Hi everyone,
As someone who often uses GPT for more structured tasks—like building multi-step plans or sketching out strategy flows—I’ve noticed a small but persistent friction in the experience.
It usually starts with something like:
“Coming right up.”
“Let me get that for you.”
“I’ll send that over in a moment.”
And then… nothing.
No typing dots. No visual cue. Just a still screen.
[A moment of uncertainty]
As a user, that silence creates a strange moment:
- Did it freeze?
- Is it still thinking?
- Should I try rephrasing?
It’s not about speed—it’s about rhythm.
When the model signals an action but doesn’t follow through visually, the conversation stalls. Even a short pause can feel long when you’re mid-task and there’s no feedback to anchor your attention.
[Why this feels off]
In real conversations, we rely on small signals—nods, eye contact, a quick “mm-hmm”—to stay connected.

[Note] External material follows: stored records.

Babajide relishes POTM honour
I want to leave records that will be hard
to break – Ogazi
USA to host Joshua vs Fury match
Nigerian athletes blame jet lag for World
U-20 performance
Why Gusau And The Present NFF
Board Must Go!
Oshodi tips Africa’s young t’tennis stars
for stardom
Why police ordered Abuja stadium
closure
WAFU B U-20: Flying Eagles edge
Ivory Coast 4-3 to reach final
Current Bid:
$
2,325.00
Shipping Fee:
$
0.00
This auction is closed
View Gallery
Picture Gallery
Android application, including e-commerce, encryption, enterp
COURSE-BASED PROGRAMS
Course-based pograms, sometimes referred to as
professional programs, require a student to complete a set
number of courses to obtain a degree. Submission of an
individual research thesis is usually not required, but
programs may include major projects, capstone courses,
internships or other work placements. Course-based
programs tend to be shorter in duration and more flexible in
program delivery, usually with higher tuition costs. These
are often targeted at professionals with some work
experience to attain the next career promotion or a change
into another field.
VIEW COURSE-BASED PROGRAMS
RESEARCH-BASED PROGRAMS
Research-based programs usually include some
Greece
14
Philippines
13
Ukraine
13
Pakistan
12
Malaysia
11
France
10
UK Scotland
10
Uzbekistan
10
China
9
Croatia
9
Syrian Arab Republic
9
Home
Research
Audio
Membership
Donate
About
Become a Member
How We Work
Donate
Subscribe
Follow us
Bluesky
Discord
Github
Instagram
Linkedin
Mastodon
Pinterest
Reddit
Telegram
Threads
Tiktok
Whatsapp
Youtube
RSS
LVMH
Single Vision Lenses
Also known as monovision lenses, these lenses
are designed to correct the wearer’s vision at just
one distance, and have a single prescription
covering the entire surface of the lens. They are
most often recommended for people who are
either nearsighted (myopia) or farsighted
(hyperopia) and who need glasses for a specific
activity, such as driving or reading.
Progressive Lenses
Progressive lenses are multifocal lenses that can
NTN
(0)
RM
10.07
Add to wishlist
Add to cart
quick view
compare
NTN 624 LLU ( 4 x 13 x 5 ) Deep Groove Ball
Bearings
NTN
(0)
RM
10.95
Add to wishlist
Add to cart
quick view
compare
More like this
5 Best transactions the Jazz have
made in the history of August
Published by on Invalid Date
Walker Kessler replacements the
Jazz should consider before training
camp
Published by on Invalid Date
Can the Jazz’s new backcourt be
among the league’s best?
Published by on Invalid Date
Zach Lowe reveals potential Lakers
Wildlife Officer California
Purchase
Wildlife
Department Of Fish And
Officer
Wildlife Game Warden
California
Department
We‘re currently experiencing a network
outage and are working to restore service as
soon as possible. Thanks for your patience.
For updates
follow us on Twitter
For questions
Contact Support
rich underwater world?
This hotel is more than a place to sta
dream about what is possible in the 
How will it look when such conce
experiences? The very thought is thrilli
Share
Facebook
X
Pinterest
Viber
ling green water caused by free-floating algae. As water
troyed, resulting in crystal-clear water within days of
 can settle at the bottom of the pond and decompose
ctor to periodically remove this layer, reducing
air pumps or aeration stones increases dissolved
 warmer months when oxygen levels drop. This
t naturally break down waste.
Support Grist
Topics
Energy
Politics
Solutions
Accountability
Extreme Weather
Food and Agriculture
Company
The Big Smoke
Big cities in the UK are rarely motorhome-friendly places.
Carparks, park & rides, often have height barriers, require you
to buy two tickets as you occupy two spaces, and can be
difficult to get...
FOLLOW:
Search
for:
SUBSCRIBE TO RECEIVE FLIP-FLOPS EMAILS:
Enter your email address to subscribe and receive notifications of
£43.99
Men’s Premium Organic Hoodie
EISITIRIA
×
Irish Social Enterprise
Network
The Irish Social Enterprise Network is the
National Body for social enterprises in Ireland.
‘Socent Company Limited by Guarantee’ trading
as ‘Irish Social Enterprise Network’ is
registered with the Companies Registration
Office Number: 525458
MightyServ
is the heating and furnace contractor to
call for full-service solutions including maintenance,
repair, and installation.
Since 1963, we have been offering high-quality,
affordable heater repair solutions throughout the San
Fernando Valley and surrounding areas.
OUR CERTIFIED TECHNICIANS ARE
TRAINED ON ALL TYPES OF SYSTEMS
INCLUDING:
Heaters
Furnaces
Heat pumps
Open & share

In chat interfaces, those signals become things like typing dots, status messages, or gentle transitions.
Without them, the exchange feels weirdly empty—like someone started to speak and then stopped halfway.
[What a small fix could do]
If the model says “Let me get that for you,” a small cue—typing dots, a soft “generating…” status, even a brief animation—could help keep the thread alive.
It’s a subtle addition, but one that supports trust and pacing.
A quiet gap in the interaction—just a small UX tension that surfaced in use.
The model already does an amazing job with tone and coherence.
A bit more visual presence would make the experience feel even more alive.
( Quietly collecting moments like this as part of a long-term design study into system presence and conversational rhythm.)